In her closing statement, Holtz asked the jury to ”send a message“ to Culver City and Chief Cooke, but to judge by the city’s official reaction, the gist of the verdict did not get through.

In an interview last week, Culver City Mayor David Hauptman said the message he got told him little about the city‘s Police Department. ”If [Callis] hadn’t used drugs, this sort of thing wouldn‘t have happened,“ Hauptman said. ”It’s as if somebody were blind drunk and ran into a pole. You shouldn‘t be drunk anyway.“

Asked if he was not concerned that the jury found that Callis had been subjected to excessive force by Culver City officers, Hauptman said of his cops, ”They’re not evil people going out there and trying to beat people up.“

Similarly, City Attorney Carol Schwab said through a spokesperson that she found the verdict ”completely unclear“ and ”completely inconsistent.“ Last week, the City Council voted to pursue an appeal.

The official reaction matches Culver City‘s past record of ignoring criticism of its Police Department. Chief Cooke and his officers were the subject of stormy public hearings in 1998 after the Weekly published stories detailing allegations of widespread racial profiling and police misconduct, including the melee leading to Callis’ death, but Cooke successfully rebuffed calls for reform.

Instead, Cooke dispatched teams of officers to make door-to-door outreach visits to each of the city‘s 40,000 residents. ”We want to know how we are doing and what we can do to make things better,“ Cooke said at the time.

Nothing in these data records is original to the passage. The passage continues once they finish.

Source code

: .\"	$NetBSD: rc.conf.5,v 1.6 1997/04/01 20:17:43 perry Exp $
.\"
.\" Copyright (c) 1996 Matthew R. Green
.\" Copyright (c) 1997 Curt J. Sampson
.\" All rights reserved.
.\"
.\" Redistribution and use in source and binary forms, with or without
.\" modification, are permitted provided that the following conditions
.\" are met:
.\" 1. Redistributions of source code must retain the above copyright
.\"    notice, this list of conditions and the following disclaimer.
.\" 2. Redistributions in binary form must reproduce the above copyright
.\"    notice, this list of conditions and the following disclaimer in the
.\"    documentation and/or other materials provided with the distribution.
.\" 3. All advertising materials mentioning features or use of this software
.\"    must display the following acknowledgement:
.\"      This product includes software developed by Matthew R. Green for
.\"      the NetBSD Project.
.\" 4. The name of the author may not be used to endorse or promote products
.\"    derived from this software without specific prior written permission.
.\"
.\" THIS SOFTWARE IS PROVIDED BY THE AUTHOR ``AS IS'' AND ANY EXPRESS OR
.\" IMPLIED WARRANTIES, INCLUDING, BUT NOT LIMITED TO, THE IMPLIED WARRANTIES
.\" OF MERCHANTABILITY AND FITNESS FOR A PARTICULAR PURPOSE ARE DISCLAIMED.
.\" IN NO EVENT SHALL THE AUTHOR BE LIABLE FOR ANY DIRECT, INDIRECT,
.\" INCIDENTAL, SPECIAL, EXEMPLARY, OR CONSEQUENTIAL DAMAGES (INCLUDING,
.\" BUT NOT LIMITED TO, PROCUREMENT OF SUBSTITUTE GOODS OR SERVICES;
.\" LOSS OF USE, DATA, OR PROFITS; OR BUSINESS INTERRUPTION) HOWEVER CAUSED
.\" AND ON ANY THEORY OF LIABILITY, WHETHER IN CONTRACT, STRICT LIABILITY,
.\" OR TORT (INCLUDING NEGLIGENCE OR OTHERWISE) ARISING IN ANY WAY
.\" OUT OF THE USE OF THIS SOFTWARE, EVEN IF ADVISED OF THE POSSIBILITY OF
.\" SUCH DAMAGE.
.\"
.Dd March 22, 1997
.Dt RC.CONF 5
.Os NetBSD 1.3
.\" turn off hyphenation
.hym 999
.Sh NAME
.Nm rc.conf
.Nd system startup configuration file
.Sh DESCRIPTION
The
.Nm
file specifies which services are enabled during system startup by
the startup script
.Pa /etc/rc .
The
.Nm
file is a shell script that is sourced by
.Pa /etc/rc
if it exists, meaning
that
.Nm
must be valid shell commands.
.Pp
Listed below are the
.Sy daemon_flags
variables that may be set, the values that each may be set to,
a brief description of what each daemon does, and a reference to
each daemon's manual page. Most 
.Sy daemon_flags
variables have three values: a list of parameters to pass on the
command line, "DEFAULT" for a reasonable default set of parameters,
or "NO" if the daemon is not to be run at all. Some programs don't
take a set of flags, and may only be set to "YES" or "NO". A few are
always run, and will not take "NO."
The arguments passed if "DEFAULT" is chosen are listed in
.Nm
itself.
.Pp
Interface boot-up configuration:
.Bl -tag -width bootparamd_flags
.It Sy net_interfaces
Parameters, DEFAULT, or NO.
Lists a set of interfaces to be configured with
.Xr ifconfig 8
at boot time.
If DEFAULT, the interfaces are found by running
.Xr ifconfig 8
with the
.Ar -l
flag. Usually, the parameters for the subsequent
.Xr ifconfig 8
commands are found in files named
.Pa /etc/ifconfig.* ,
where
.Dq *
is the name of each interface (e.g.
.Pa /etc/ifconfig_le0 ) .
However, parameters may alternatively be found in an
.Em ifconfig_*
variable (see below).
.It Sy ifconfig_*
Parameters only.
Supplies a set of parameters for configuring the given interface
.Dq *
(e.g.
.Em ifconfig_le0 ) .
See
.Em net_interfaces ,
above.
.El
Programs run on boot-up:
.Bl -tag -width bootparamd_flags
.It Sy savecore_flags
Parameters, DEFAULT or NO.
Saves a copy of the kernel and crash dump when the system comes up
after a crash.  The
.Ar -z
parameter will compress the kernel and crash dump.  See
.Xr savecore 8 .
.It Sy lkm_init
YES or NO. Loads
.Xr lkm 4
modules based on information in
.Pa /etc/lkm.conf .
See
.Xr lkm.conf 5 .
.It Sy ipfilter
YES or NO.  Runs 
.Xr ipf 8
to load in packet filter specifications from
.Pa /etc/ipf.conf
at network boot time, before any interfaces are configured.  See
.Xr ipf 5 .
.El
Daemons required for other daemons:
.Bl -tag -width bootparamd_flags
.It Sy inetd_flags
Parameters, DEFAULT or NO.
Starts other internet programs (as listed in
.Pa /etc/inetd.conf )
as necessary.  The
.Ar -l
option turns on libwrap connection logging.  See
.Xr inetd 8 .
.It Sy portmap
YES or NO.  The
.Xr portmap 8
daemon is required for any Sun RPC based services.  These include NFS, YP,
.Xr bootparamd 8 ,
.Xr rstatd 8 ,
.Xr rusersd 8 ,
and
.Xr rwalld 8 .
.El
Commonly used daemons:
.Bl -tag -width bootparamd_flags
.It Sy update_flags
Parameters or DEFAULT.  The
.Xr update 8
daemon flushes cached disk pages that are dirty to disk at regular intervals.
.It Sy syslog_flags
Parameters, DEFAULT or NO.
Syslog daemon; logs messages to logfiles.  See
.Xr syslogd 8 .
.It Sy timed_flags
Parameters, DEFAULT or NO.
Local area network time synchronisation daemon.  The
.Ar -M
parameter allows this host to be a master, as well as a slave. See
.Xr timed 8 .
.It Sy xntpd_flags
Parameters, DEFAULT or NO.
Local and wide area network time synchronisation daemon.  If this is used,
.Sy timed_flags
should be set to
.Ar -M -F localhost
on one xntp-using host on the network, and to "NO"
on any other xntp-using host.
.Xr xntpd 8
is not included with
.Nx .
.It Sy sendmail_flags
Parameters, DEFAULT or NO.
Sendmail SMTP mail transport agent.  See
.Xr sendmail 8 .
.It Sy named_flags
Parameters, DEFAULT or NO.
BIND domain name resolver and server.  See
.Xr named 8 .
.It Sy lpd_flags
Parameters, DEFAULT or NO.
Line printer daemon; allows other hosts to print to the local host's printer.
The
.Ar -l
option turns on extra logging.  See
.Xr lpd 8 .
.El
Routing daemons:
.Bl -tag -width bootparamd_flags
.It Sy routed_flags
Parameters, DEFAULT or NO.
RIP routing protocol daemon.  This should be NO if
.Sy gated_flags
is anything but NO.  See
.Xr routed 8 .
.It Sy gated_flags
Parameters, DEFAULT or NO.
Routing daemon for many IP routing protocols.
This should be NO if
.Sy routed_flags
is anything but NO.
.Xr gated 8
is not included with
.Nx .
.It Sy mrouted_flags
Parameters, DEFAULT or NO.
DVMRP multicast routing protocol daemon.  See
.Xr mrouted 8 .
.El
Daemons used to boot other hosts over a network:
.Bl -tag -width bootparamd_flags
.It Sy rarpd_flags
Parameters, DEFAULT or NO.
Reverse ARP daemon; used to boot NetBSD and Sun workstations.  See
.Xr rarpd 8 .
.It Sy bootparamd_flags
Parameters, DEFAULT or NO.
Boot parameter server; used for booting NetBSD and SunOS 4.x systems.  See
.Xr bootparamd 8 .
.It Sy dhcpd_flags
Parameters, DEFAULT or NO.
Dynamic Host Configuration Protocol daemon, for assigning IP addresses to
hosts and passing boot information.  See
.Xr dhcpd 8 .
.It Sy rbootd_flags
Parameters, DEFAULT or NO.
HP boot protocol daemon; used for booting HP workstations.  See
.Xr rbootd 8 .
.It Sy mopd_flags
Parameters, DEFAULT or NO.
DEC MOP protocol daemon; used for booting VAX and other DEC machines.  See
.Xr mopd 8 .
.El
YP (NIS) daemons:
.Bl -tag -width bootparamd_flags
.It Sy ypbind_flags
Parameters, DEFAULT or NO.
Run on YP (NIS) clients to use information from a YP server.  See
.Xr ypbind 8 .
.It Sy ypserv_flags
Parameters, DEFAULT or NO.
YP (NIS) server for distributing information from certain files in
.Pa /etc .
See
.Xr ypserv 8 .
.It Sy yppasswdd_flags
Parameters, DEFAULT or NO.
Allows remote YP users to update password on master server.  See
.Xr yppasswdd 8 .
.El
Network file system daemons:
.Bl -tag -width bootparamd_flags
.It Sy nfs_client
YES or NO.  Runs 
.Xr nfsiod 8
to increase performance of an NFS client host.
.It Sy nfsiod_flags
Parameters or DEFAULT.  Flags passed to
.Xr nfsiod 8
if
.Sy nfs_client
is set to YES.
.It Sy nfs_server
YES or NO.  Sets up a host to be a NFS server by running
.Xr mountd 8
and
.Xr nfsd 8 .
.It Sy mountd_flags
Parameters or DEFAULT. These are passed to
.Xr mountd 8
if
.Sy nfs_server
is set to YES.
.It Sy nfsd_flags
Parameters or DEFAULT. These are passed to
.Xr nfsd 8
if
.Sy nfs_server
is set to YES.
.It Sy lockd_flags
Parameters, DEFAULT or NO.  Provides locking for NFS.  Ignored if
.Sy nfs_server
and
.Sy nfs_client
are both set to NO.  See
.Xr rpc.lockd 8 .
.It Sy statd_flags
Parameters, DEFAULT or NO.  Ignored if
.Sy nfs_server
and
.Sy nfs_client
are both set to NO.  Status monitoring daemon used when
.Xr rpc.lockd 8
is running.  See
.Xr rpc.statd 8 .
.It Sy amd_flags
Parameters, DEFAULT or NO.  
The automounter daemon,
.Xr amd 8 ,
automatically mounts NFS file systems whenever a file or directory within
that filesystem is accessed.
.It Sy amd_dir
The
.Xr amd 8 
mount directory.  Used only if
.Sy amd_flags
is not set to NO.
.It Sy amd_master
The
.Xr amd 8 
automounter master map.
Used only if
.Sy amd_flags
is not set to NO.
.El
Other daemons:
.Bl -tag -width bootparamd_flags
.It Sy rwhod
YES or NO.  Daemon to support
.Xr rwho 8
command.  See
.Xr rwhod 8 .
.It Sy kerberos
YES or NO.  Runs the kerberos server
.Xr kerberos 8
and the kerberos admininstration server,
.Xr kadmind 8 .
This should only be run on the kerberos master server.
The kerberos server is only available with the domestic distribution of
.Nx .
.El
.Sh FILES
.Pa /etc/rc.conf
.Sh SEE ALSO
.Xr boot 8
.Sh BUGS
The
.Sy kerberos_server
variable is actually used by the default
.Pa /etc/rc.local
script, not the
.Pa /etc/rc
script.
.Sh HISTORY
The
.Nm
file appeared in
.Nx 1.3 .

Cooke’s department has been less solicitous when it comes to handling citizen complaints, according to evidence presented at the Callis trial. As Culver City Captain Don Ruetz described it, ”Normally a sergeant would talk to a citizen and try to explain the reason why we stop people and try to put a good spin on it. And if it didn‘t really sound like it was just an attitude problem, it wasn’t really an act of misconduct, then they would just more or less appease the citizen and we wouldn‘t take a formal complaint . . . We do that all the time.“

Ruetz, head of the department’s Operations Bureau, made those comments during a civil-service hearing that was entered into evidence at the Callis trial. During the same hearing, Ruetz also explained Chief Cooke‘s policy of encouraging ”overinflated“ commendations while discouraging official complaints. ”Our chief likes to have a lot of commendations to offset personnel complaints or anything negative that would happen on an officer’s performance. So that if a lawsuit did come in, then the scale would kind of be in favor of the commendations and all the good work the officer did as opposed to the negative things that happened during an officer‘s career.“

Another key to the case was testimony at trial by Lieutenant Greg Smith, who said he proposed a change in policy after another man hog-tied by Culver City officers died in 1994. Smith said he suggested to Cooke that in the future, any hog-tied suspects be taken by ambulance instead of by police officers, but his suggestion was ignored.